* _YOUR ASSIGNMENT_: Repeat each line of the data below exactly, but skip the pictures.

BEGIN

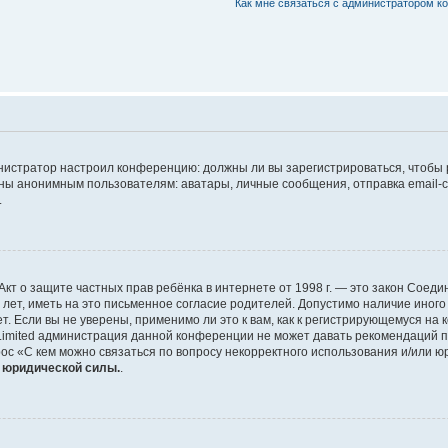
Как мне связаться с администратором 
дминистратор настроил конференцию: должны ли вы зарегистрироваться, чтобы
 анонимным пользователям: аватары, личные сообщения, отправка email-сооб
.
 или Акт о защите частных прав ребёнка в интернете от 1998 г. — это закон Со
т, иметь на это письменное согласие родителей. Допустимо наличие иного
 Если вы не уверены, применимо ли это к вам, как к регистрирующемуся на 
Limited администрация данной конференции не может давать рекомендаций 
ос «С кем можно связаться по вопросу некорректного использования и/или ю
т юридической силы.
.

END

* _OUTPUT_:
Как мне связаться с администратором 
дминистратор настроил конференцию: должны ли вы зарегистрироваться, чтобы
 анонимным пользователям: аватары, личные сообщения, отправка email-сооб
.
 или Акт о защите частных прав ребёнка в интернете от 1998 г. — это закон Со
т, иметь на это письменное согласие родителей. Допустимо наличие иного
 Если вы не уверены, применимо ли это к вам, как к регистрирующемуся на 
Limited администрация данной конференции не может давать рекомендаций 
ос «С кем можно связаться по вопросу некорректного использования и/или ю
т юридической силы.
.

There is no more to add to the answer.